Set timeout at get_hidden_service_descriptor().
Set timeout at Requests.
Set CircuitStreamTimeout in the built-in Tor daemon.
HTTPS certificate validation check/exception.
Max retries before throwing an error when getting descriptors. This could help answering the following questions:
- When an onion service lookup has failed at the first k HSDirs we tried, what are the chances it will still succeed?
- What's the average number of hsdir fetches before we get the hsdesc?
Max retries before throwing an error when querying the endpoint.

Metrics¶

Status: sleeping, probing, starting or stopping.
Match found / not found.
Metric units in the description.
Number of introduction points.
Timestamp label.
Register HSDir used to fetch the descriptor. Check the control-spec for HSFETCH command and the HS_DESC event (using SETEVENTS). Relevant issues:

Enhancements¶

Refactor into smaller modules.
Better exception handling.

Bonus¶

Script that compiles configuration from the real-world-onion-sites repository.
Script that compiles configuration from the the SecureDrop API.

v0.0.1 - 2022-03-23¶

Main issue: https://gitlab.torproject.org/tpo/onion-services/onionprobe/-/issues/1

Basic¶

Take a list of onions to check and make sure that you can always fetch descriptors rather than just using cached descriptors etc.
Randomisation of timing to avoid systemic errors getting lucky and not detected.
Looping support: goes through the list of onions in a loop, testing one at a time continuously.
Flush descriptor caches so testing happens like if a fresh client.
Support for HTTP status codes.
Page load latency.
Ability to fetch a set of paths from each onion.
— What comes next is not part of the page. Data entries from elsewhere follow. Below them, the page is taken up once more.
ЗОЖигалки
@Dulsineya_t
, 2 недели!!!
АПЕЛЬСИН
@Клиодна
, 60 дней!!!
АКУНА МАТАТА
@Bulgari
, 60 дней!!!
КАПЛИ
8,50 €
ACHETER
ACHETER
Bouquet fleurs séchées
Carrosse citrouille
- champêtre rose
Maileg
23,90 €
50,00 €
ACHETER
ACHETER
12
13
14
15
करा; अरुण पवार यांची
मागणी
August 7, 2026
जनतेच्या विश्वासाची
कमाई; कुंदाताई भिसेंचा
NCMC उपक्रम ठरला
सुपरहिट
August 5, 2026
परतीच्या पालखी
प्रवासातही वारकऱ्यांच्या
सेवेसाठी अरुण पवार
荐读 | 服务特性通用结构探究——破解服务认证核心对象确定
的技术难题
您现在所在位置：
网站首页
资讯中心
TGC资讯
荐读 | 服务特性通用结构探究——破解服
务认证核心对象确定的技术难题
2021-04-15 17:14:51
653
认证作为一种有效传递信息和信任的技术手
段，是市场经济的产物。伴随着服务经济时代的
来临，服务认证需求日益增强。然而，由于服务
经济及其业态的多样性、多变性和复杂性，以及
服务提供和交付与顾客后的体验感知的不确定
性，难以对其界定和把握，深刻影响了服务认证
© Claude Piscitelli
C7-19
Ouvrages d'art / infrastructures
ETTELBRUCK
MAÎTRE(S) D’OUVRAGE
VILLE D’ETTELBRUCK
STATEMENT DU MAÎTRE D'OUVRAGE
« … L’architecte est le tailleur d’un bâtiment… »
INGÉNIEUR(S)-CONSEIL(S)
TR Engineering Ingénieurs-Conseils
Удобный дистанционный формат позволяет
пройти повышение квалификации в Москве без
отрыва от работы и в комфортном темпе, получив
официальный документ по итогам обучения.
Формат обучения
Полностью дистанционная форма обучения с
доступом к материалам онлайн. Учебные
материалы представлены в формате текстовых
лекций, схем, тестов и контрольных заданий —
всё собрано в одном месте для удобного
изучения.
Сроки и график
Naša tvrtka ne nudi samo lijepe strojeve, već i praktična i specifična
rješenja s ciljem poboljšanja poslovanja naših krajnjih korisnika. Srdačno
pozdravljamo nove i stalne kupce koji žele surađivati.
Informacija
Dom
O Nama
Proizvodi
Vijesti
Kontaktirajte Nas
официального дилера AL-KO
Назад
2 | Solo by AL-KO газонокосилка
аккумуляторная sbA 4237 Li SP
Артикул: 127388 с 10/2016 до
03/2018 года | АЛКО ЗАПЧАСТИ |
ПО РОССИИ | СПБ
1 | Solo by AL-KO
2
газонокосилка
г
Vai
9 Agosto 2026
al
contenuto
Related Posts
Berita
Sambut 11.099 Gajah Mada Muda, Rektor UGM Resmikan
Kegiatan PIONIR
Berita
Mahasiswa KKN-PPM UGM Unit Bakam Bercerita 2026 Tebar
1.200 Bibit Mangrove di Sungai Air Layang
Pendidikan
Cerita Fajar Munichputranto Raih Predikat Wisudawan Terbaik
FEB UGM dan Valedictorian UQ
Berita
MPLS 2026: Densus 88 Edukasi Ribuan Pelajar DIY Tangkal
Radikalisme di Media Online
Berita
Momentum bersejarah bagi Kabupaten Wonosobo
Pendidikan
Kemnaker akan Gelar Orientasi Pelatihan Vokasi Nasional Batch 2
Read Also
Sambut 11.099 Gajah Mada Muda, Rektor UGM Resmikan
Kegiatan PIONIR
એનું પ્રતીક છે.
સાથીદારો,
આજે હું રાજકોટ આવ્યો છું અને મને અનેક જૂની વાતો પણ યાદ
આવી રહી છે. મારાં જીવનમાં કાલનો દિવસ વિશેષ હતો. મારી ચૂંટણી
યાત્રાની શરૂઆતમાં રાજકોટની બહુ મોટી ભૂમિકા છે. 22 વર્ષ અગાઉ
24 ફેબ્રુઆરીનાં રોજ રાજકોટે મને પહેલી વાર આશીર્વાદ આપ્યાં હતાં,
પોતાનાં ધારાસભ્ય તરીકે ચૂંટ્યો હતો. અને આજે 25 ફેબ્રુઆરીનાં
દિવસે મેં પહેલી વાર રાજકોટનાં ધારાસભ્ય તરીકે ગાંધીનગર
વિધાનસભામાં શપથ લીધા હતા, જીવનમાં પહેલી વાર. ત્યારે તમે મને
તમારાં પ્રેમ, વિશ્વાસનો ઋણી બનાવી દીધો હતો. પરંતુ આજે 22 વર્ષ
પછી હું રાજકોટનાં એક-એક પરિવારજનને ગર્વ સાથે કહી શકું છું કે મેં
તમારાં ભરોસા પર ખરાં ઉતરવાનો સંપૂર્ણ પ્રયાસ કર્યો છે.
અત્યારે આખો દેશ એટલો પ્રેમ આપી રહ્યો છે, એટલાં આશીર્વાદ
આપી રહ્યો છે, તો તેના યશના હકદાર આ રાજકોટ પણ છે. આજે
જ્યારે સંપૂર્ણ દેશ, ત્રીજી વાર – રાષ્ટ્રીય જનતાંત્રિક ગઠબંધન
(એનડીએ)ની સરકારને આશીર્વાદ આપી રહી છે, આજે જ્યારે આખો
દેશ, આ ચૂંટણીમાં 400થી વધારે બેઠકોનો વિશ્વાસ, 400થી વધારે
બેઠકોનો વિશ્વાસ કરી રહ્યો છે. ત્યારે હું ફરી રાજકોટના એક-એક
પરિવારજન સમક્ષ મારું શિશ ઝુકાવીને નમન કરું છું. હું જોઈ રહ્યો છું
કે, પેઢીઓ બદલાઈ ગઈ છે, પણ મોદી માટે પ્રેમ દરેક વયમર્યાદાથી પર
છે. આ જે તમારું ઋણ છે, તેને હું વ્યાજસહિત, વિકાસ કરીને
Customisable by test path: not all our sites have content at the root, but do not bootstrap every time if that can be avoided.
Need to know about "does the site have useful content?" Regex for content inside the page: allow configuring a regex per path for what should be found in the returned content/headers.
Documentation.

Meta¶

Dockerfile (and optionally a Docker Compose).

Prometheus¶

Exports Prometheus metrics for the connection to the onion service, and extra metrics per path on the status code for each path returned by the server. If using the prometheus exporter with python, consider to just use request and beautiful soup to check that the page is returning what one expects.
Add in additional metrics wherever appropriate.
To get the timings right, the tool should take care of the test frequency and just expose the metrics rather than having Prometheus scraping individual targets on Prometheus' schedule.

Bonus¶

Optionally launch it's own Tor process like in this example.